Lire aussi : Faut-il reconnaître des droits à la nature pour sauver l'avenir ?Toutes les invasions causées par les humains ne sont pas nécessairement volontaires ?
Non, bien entendu. À cet égard, l’exemple du frelon asiatique est assez parlant. Une première femelle fécondée, venant de Chine, est arrivée en France en 2004. Elle a pu faire ce long voyage grâce aux humains qui l’ont transportée en bateau, installée dans une cargaison de poteries qui a été débarquée dans le port du Havre. Quelque temps plus tard, l’insecte était repéré dans le Lot-et-Garonne et, aujourd’hui, il est présent sur tout le territoire français et en Belgique. C’est l’invasion terrestre la plus rapide qu’on ait constatée. Elle est particulièrement préjudiciable pour les abeilles qui, sur notre continent, n’ont pas de stratégie de défense contre ce nouveau prédateur. Le frelon s’attaque aussi à d’autres insectes qui jouent un rôle essentiel de pollinisation. En conséquence, les rendements agricoles sont également affectés.

Des réactions en chaîne, comme ces dominos qui en font tomber d’autres ?

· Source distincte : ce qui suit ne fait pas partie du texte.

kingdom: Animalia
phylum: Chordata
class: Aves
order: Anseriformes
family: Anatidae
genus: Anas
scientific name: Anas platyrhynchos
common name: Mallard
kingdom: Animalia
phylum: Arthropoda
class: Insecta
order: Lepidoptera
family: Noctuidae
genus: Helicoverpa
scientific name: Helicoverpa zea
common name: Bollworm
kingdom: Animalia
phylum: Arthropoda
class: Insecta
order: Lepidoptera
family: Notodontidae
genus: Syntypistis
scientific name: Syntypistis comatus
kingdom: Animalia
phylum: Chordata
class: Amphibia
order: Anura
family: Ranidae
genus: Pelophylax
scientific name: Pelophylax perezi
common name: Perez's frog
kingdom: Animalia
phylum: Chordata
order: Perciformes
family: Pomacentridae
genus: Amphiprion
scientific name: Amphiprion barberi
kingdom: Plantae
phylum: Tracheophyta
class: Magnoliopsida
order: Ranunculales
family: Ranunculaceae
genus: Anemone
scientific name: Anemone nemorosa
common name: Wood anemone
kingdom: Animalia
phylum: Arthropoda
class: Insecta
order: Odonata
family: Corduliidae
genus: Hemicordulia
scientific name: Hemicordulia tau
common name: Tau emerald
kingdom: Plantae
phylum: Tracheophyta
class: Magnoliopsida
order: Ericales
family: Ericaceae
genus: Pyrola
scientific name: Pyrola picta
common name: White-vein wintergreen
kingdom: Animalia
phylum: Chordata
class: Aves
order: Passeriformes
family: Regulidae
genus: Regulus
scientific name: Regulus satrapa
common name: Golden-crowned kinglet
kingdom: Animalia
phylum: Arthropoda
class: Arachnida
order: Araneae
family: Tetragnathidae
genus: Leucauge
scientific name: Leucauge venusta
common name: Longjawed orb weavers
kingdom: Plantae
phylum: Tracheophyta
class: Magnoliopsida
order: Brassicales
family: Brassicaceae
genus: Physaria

Oui, les écosystèmes sont comme des toiles d’araignée, toutes les espèces sont interdépendantes : vous touchez un élément et les autres suivent. Quand on ouvre l’horloge de grand-mère, on découvre une multitude d’engrenages liés les uns aux autres. On en retire un ? Tous les autres bougent. Et si on veut tout remettre en place, c’est impossible. L’arrivée d’une espèce invasive, c’est un nouveau rouage. Quand il force son entrée dans un système complexe, à l’équilibre subtil, cela dérègle tout.
« Ces insectes font de l’autostop, qu’ils profitent des moments d’arrêts sur les aires pour changer de véhicule »
Une petite mouche peut créer de grands dégâts ?
Bien sûr. Voyez la mouche méditerranéenne des fruits, qui est originaire d’Europe et envahit l’Amérique du Nord, l’Amérique du Sud et l’Océanie. Rien qu’aux États-Unis, les dégâts qu’elle occasionne aux cultures de pamplemousse équivalent à 900 millions de dollars par an. Plus près de chez nous, nombre d’insectes nouveaux venus sont tout aussi préoccupants. Par exemple, la noctuelle méditerranéenne, originaire d’Afrique : elle attaque des dizaines de plantes cultivées qui ont une importance économique. On sait qu’elle est déjà présente en Corse et on suspecte son arrivée en France continentale. Vu le réchauffement climatique, on pense qu’elle va coloniser l’Europe assez rapidement.
Lire aussi : Paroles de philosophes : « Il faut cesser de traiter les animaux comme des marchandises »À l’instar du moustique tigre ?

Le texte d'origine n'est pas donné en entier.